# A stone weighing 400 g was thrown at a speed of 20 m / s in a horizontal direction from a tower whose height is 50 m.

**A stone weighing 400 g was thrown at a speed of 20 m / s in a horizontal direction from a tower whose height is 50 m. Find the potential and kinetic energy of the stone 2 s after the start of its movement.**

Let’s find the potential energy in 2 seconds. According to the formula known in physics, for a freely falling body.
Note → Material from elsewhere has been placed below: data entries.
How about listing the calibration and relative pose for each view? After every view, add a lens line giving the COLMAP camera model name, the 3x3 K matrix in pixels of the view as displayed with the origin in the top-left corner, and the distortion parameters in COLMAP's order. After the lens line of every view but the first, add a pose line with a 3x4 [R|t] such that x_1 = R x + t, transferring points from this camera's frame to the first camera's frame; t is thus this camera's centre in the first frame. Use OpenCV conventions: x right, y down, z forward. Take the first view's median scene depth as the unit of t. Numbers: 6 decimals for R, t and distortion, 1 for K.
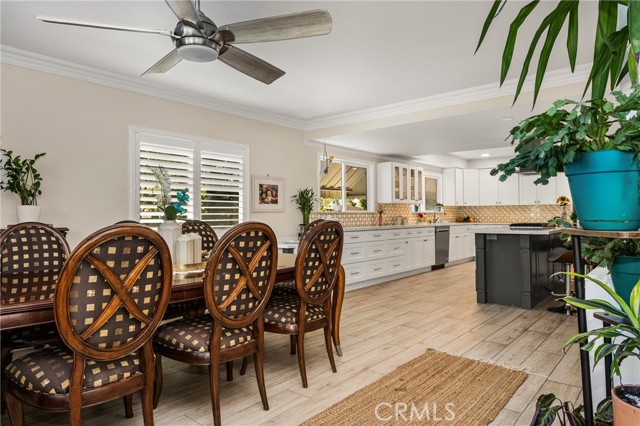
lens RADIAL K [[407.2, 0, 308.8], [0, 407.2, 211.7], [0, 0, 1]] dist [0.002479, -0.000232]
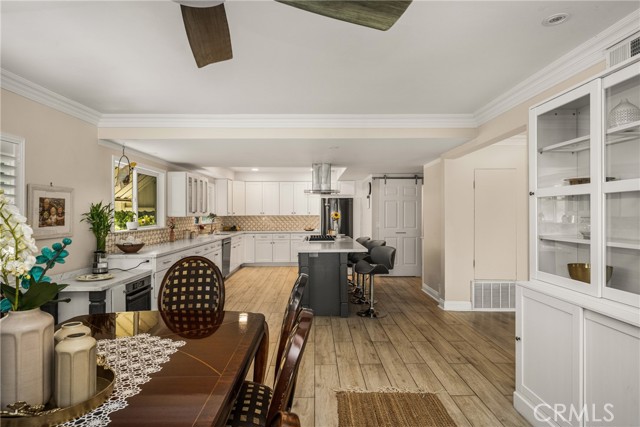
lens RADIAL K [[380.3, 0, 315.6], [0, 380.3, 212.4], [0, 0, 1]] dist [0.001174, -0.001314]
pose [[0.745650, 0.002579, 0.666333, -0.151489], [-0.005510, 0.999982, 0.002296, -0.036186], [-0.666315, -0.005384, 0.745651, 0.178819]]
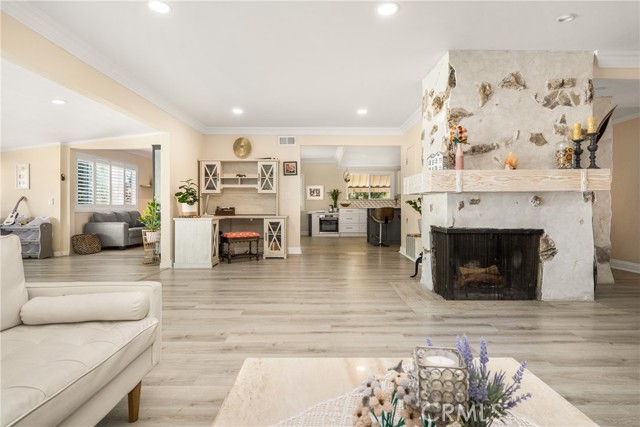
lens RADIAL K [[335.4, 0, 323.7], [0, 335.4, 204.9], [0, 0, 1]] dist [-0.002124, 0.000266]
pose [[0.675992, 0.002979, -0.736903, 1.112115], [0.003255, 0.999970, 0.007028, 0.014754], [0.736902, -0.007150, 0.675962, -0.250862]]
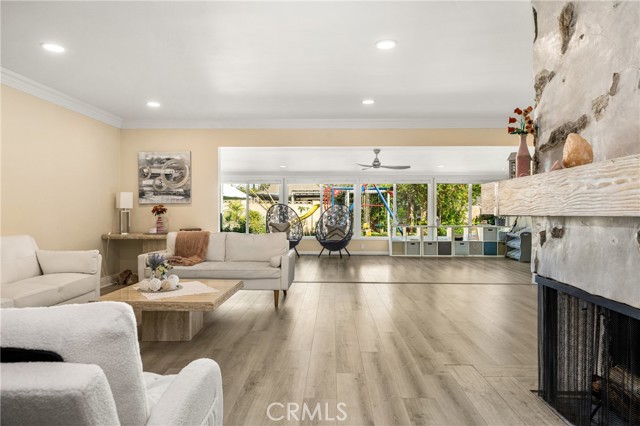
lens RADIAL K [[407.2, 0, 331.5], [0, 407.2, 208.2], [0, 0, 1]] dist [0.002479, -0.000232]
pose [[-0.752838, 0.000113, -0.658206, 1.244312], [0.005232, 0.999969, -0.005813, -0.003970], [0.658185, -0.007820, -0.752815, 0.354443]]
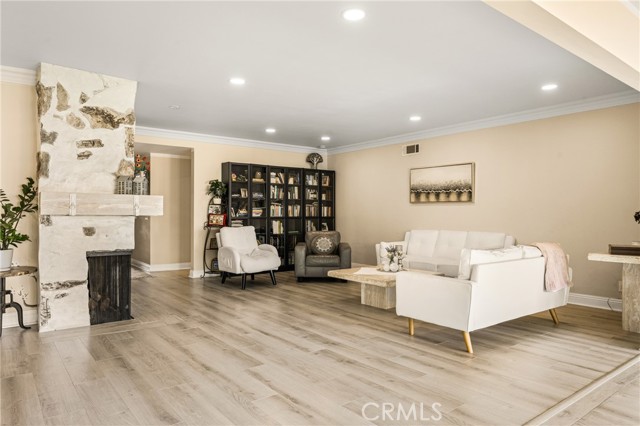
lens RADIAL K [[416.9, 0, 314.0], [0, 416.9, 217.4], [0, 0, 1]] dist [-0.001012, -0.003283]
pose [[0.197697, -0.004526, 0.980253, 0.332424], [-0.011858, 0.999905, 0.007008, -0.001434], [-0.980191, -0.013010, 0.197625, -0.179712]]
H = (G * t ^ 2): 2 = (9.8 * 2 ^ 2): 2 = (9.8 * 4): 2 = 19.6. In 2 seconds the body flew 19.6 m. This means that its height above the ground is 50 m – 19.6 m – 30.4 m. The potential energy of the body is equal.
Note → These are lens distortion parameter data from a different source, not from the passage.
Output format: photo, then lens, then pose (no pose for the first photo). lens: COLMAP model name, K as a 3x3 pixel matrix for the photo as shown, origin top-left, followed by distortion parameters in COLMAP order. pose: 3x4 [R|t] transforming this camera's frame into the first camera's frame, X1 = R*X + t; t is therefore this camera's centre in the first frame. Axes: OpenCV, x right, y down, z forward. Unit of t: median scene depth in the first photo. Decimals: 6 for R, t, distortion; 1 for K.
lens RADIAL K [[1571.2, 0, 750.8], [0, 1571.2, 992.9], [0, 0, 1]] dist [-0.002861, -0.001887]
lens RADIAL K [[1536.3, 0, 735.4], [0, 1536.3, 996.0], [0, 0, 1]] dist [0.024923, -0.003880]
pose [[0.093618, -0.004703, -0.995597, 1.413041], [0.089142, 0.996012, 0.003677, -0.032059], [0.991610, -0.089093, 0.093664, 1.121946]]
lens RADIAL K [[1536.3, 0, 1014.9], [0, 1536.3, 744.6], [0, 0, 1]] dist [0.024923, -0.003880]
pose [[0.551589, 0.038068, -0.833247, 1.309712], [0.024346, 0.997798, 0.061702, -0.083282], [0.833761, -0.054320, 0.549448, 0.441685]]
E = M * G * H = 0.4 kg * 9.8 * 30.6 = 119.952 J.

Now let’s find the kinetic energy of the body. The horizontal component is 20 m / s, the vertical component is V = G * t = 9.8 * 2 = 19.6 m / s. The sum of the speeds is equal. V ^ 2 = 20 ^ 2 + 19.6 ^ 2 = 384.16 + 400 = 784.16. Hence V = 19.6 m / s.

The kinetic energy of the body is equal. E = 0.4 * 784.16: 2 = 156.832 J.